Yangon Travel Guide

Formerly known as Rangoon, the city that forms Myanmar's primary point of entry is a picturesque coastal destination located in the south of the country. No longer holding capital status, Yangon is nevertheless the country's largest city.

Worth It?
Definitely, if you can handle the oppression by the country's military government, then Yangon is a city guaranteed to please any enthusiastic traveler.
What to Do
take a trip on the famous Circular Train or pay a visit to the village of Dallah on the Dallah Ferry.
Best Time to Go
The dry season starts November and last until May, however, the high temperatures between February and May can be too much for some visitors.
How Long?
Three days is probably enough to see all of the city's sights.
Trivia
Yangon started out as Dagon, a 6th century settlement established by the Mon tribe.

Yangon held capital status for 120 years following Mandalay, which was stripped of its status in 1885 after the British occupation of the north of the country. Naypyidaw, 200 miles north of Yangon, took over as capital in 2005, although Yangon still remains the country's hub for culture, intellectualism and business and commerce.

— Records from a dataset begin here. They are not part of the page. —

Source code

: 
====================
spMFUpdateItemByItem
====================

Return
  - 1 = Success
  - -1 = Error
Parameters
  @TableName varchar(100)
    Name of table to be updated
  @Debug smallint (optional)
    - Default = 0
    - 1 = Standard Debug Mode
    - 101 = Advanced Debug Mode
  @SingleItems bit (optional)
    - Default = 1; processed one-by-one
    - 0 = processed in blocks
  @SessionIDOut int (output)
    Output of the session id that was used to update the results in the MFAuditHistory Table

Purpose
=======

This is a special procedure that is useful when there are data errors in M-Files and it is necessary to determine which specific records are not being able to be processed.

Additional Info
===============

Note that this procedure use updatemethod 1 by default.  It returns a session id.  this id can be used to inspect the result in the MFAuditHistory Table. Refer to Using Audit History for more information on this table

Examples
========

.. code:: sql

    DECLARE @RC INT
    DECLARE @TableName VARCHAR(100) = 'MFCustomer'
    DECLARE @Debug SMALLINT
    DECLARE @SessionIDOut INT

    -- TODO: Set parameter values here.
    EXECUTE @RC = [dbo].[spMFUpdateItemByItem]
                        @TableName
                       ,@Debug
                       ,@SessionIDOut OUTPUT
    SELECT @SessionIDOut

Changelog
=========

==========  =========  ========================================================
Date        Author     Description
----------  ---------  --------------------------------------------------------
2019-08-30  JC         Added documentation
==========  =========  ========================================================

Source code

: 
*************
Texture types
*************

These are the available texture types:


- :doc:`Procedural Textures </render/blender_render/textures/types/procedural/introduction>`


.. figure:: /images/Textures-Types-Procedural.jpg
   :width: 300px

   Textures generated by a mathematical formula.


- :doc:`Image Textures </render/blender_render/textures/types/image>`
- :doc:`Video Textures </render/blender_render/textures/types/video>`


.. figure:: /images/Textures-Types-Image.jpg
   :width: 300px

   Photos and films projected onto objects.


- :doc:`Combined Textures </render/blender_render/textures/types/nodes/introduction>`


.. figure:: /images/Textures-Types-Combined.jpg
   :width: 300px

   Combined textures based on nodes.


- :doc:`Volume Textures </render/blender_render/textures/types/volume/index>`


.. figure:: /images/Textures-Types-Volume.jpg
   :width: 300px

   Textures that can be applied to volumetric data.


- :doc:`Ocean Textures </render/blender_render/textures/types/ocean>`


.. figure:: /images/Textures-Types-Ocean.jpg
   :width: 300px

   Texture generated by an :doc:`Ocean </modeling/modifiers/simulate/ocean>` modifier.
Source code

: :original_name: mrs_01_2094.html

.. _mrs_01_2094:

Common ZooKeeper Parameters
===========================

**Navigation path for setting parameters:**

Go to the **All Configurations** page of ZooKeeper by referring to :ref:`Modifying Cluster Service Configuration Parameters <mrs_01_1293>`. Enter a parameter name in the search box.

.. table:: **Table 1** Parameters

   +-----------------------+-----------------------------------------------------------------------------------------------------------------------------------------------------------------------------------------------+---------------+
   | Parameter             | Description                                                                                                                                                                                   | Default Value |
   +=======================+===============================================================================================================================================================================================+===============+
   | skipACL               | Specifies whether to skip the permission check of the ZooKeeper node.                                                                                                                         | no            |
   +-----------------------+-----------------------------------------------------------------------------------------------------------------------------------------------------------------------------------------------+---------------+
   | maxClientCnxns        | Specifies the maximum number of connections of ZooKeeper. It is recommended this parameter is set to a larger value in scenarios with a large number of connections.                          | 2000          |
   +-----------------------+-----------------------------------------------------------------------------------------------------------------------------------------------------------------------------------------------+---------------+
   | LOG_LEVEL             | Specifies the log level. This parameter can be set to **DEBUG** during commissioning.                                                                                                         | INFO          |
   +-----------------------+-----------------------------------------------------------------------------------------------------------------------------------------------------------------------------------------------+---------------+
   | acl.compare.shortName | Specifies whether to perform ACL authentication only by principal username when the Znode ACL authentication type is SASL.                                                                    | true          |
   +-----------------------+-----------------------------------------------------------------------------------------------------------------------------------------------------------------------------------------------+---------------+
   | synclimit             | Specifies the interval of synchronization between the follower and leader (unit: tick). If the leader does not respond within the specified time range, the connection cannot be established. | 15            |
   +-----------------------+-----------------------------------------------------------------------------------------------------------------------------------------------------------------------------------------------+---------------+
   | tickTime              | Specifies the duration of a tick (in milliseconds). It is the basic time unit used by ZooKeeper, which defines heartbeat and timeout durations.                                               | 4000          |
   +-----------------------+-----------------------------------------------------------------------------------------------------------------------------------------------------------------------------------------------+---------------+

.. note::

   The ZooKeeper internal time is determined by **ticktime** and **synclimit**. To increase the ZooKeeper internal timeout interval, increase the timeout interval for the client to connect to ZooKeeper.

A busy port adds to the city's already vibrant atmosphere, while numerous interesting sights, both natural and manmade, increase its appeal as a tourist destination. The Shewdagon Pagoda is perhaps the biggest draw with its status at the most important religious site in the country and its glimmering golden stupas.

Demotion from capital has done little to detract from Yangon's appeal as a visitor center since its historic and cultural attractions remain and its rich traditional ambience is as tangible as ever. Aside from an abundance of interesting colonial buildings, the city is home to sightseeing gems such as Sule Pagoda and Aung San's House.

Aside from religious and historic sights Yangon has a nice choice of parks and gardens in which to unwind, with Inya Lake offering a pretty shoreline that is far removed from the city center bustle. Shopping is most authentic at Bogyoke Aung San Market, where Burmese handicrafts abound.

Unlike in other parts of the country, you will find all types of international cuisine in Yangon, from Japanese to Italian, and there are even a handful of nightclubs in the city's larger hotels. Cheap hotels are in ready supply but be aware that many don't provide 24-hour electricity

There is a large military presence in the city which can be intimidating, but visitors are rarely targeted for crime, with locals deterred by often disproportionately severe punishment. It is important to keep away from any demonstration after the city saw massive anti-government demonstrations in 2007.

Travel to Yangong - Getting There

For the vast majority of visitors, Yangon International Airport is the chief gateway to the city but since its connections with major international destinations are limited, a flight to Thailand's Suvarnabhumi Airport in Bangkok followed by a connecting flight to Yangon, is the most sensible travel option. If you are already in Myanmar then you can take the train from Mandalay or a number of other significant towns and cities.

Yangon attractions

  • Shwedagon Paya: this is the country's most important religious site and Yangon's best-known attraction.
  • Yangon Zoological Gardens: a feature of the city since colonial times, this is Myanmar's biggest collection of animals in captivity.
  • National Museum: a large collection of Burmese historical artifacts is on display at the country's best museum.
  • Inya Lake: the city's largest lake draws visitors with its pretty mansions, relaxing gardens and famous Inya Lake Hotel.
  • Strand Hotel: this turn of the 20th century landmark still welcomes guests with its colonial charm.
  • Aung San's House: take in interesting exhibits of this nation hero at the home he inhabited with his family before his assassination.